Required work:
Below are records; reproduce exactly the lines from the one that has "right knee: (22, 428)" through the one that has "right ankle: (631, 327)", ends included, and nothing more.

Dataset entries:
╔══

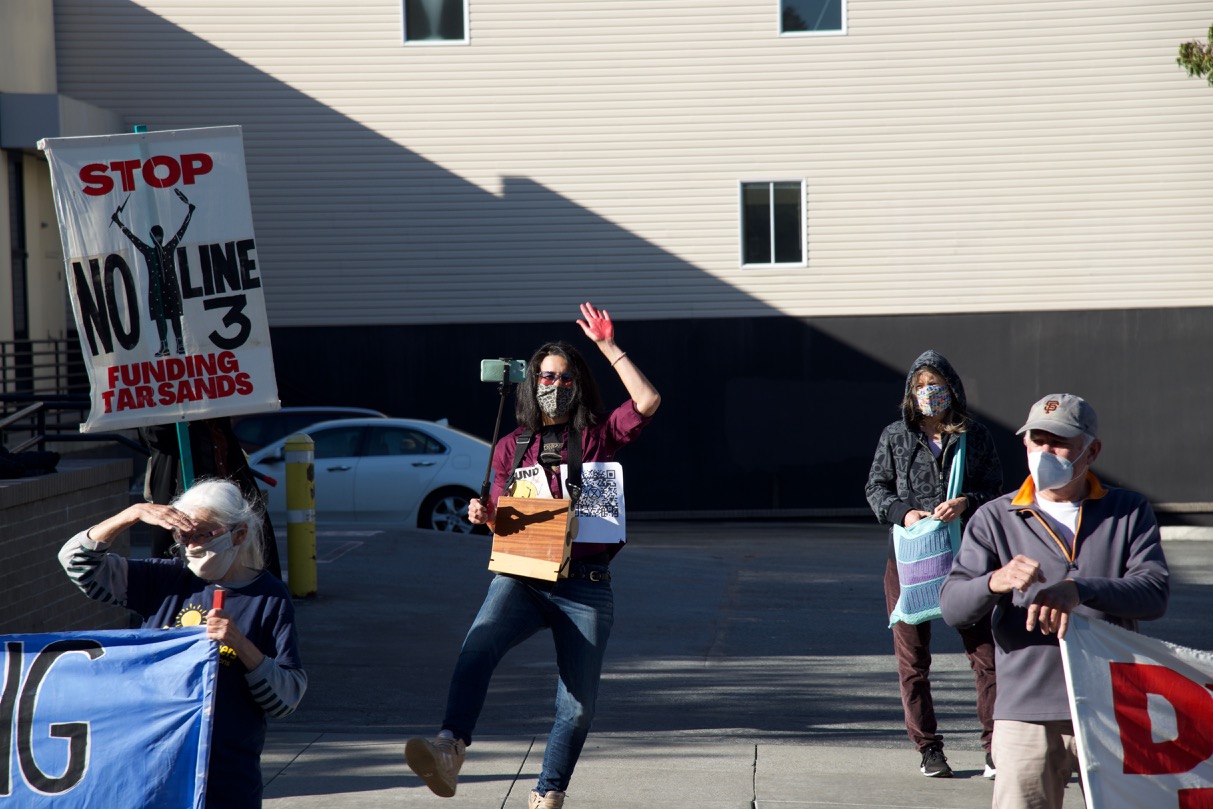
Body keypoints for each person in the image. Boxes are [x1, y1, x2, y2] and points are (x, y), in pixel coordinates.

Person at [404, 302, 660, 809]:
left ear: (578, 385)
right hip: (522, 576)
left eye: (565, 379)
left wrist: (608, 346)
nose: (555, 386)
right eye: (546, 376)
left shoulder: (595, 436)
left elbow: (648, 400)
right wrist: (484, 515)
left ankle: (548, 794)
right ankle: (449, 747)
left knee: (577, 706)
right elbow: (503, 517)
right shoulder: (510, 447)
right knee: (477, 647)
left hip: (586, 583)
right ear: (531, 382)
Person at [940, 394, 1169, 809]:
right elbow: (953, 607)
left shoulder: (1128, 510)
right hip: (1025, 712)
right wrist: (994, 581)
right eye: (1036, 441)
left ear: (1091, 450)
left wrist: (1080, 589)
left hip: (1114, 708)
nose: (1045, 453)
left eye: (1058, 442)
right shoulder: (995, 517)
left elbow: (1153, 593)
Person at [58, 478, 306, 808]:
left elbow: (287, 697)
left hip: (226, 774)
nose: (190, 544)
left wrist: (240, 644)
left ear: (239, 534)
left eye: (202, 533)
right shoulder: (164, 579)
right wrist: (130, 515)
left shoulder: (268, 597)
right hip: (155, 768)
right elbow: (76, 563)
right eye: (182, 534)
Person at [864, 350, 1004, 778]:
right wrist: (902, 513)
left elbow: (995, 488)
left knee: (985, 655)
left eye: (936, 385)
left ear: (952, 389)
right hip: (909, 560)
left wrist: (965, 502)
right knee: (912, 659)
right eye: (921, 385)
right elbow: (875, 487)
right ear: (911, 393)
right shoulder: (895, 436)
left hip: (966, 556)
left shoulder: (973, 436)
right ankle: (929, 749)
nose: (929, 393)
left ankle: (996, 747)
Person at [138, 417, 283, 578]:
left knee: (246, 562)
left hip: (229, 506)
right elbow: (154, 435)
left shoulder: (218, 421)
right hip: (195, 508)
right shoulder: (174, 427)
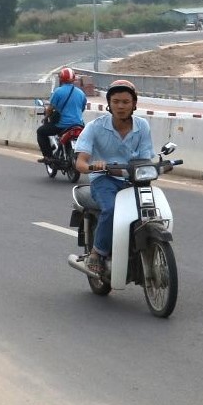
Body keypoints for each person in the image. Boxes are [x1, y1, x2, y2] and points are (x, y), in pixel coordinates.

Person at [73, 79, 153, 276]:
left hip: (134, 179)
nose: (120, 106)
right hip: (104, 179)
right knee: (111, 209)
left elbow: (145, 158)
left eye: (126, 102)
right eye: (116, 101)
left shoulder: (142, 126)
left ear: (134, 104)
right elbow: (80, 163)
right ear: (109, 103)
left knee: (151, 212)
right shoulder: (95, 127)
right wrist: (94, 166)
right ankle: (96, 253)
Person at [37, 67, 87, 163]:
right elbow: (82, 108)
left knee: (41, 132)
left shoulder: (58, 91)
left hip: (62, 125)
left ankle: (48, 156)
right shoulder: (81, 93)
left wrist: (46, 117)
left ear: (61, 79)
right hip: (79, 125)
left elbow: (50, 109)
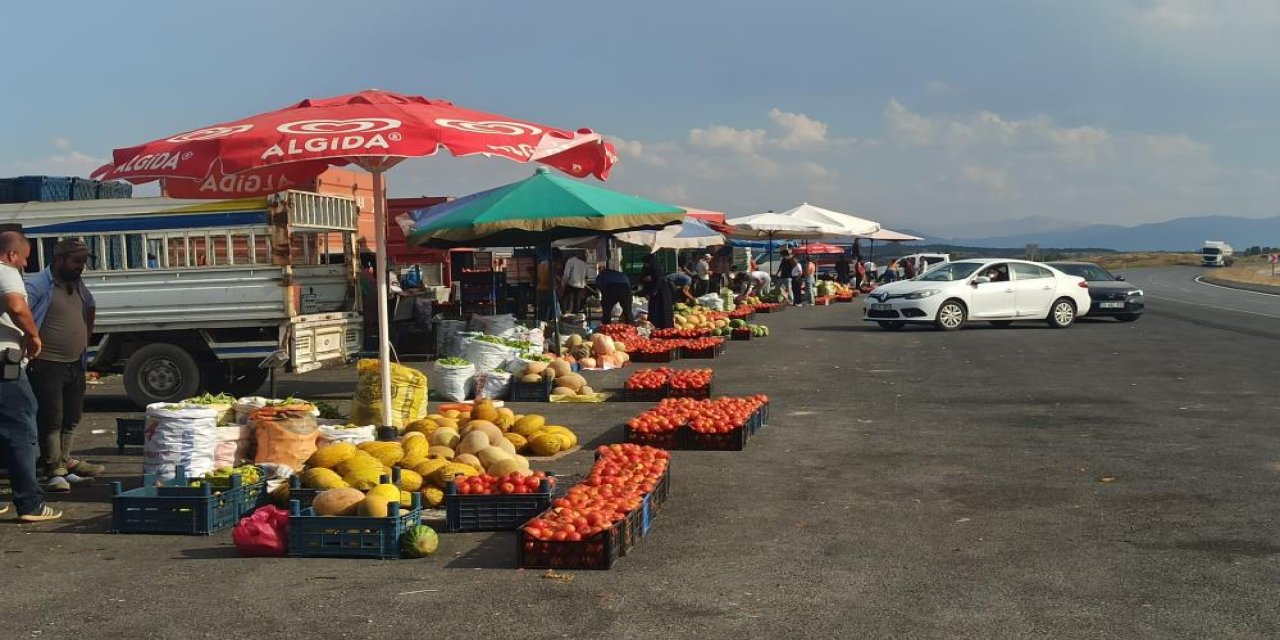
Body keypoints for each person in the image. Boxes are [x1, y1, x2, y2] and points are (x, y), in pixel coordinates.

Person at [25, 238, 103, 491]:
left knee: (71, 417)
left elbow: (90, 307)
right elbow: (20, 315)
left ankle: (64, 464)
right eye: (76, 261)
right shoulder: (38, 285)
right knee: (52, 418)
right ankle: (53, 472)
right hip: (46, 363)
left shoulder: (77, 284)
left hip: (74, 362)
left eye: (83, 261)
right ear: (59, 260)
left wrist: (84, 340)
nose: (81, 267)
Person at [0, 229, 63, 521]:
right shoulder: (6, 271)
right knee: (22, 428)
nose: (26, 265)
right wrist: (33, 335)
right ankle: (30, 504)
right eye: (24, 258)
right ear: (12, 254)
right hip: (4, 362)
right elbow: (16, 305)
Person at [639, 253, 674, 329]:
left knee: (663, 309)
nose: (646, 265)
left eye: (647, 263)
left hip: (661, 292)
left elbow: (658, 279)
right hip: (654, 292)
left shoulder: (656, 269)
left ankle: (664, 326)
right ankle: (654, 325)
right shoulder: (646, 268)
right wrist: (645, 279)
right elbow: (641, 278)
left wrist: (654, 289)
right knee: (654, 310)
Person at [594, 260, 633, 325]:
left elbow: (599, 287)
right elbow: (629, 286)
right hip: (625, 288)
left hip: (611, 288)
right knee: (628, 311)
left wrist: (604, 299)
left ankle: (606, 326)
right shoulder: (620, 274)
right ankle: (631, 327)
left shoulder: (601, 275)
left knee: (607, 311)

╚══
╔══

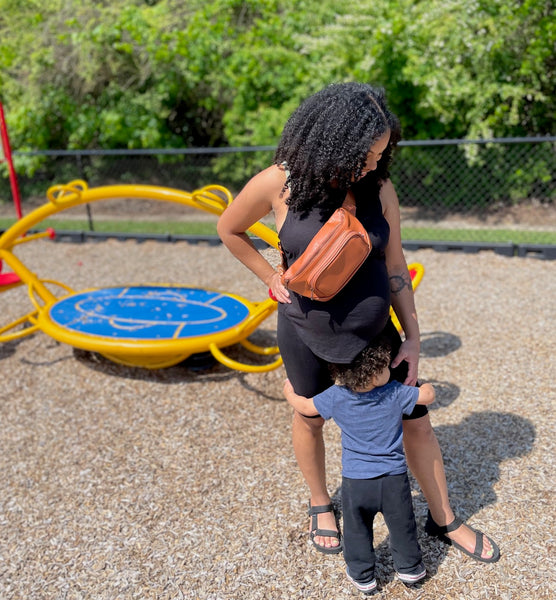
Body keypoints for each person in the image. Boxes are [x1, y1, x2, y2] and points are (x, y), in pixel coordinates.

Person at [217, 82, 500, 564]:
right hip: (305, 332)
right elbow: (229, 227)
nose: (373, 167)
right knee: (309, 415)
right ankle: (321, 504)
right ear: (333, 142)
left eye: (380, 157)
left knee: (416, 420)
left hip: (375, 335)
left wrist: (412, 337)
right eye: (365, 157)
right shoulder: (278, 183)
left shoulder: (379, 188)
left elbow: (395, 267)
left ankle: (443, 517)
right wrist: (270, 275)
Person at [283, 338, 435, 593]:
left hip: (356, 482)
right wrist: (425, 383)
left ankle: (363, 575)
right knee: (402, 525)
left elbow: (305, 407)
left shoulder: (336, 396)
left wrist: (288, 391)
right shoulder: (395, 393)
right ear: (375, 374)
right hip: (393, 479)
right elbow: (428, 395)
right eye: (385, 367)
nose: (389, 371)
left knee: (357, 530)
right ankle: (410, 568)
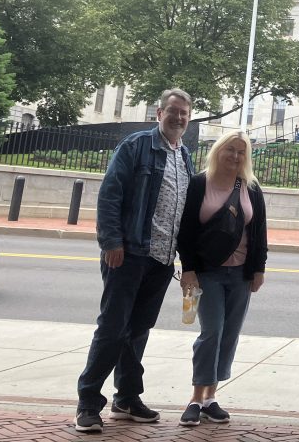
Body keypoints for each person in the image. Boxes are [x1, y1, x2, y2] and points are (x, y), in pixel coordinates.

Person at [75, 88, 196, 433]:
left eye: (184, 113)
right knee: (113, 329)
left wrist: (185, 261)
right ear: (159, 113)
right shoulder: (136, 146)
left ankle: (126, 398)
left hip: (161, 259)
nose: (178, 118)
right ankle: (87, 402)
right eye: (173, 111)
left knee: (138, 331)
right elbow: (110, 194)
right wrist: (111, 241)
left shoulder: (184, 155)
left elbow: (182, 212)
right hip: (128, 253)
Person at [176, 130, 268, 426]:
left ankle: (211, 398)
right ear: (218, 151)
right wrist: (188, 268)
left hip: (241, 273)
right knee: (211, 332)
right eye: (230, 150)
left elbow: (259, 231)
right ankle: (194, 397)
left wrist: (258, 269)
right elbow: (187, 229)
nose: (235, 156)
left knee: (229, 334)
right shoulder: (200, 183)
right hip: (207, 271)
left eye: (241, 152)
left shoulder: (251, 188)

╚══
╔══

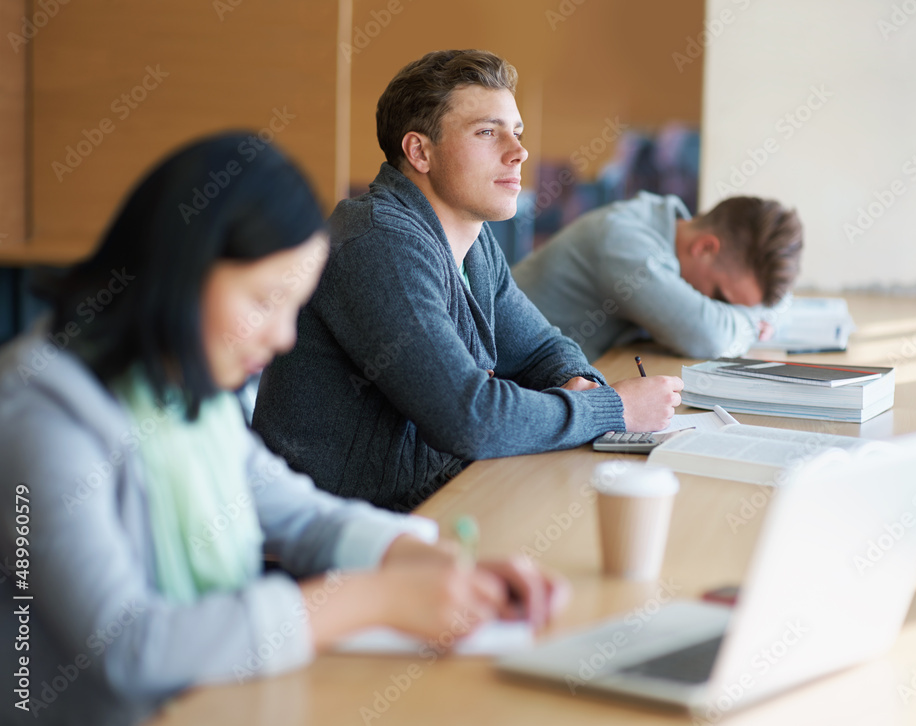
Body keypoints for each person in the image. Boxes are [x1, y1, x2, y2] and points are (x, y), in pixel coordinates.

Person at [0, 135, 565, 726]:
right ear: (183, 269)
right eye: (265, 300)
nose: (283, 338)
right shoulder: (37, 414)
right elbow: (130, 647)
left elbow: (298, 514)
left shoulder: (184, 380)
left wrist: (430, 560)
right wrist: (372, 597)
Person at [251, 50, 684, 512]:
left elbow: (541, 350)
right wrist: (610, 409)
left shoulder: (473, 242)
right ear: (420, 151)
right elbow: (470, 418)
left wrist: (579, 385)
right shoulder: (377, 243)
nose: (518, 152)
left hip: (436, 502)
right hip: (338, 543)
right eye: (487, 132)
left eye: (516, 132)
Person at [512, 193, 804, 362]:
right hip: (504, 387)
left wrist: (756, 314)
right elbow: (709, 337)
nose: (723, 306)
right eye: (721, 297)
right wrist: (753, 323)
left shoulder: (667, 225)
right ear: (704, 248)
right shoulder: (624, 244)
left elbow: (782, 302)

╚══

Exercise result:
right knee: (22, 428)
nose: (26, 265)
right wrist: (33, 335)
right ankle: (30, 504)
right eye: (24, 258)
right ear: (12, 254)
right hip: (4, 362)
right elbow: (16, 305)
Person at [639, 253, 674, 329]:
left knee: (663, 309)
nose: (646, 265)
left eye: (647, 263)
left hip: (661, 292)
left elbow: (658, 279)
right hip: (654, 292)
left shoulder: (656, 269)
left ankle: (664, 326)
right ankle: (654, 325)
right shoulder: (646, 268)
right wrist: (645, 279)
right elbow: (641, 278)
left wrist: (654, 289)
right knee: (654, 310)
Person at [594, 260, 633, 325]:
left elbow: (599, 287)
right elbow: (629, 286)
right hip: (625, 288)
left hip: (611, 288)
right knee: (628, 311)
left wrist: (604, 299)
left ankle: (606, 326)
right shoulder: (620, 274)
right ankle: (631, 327)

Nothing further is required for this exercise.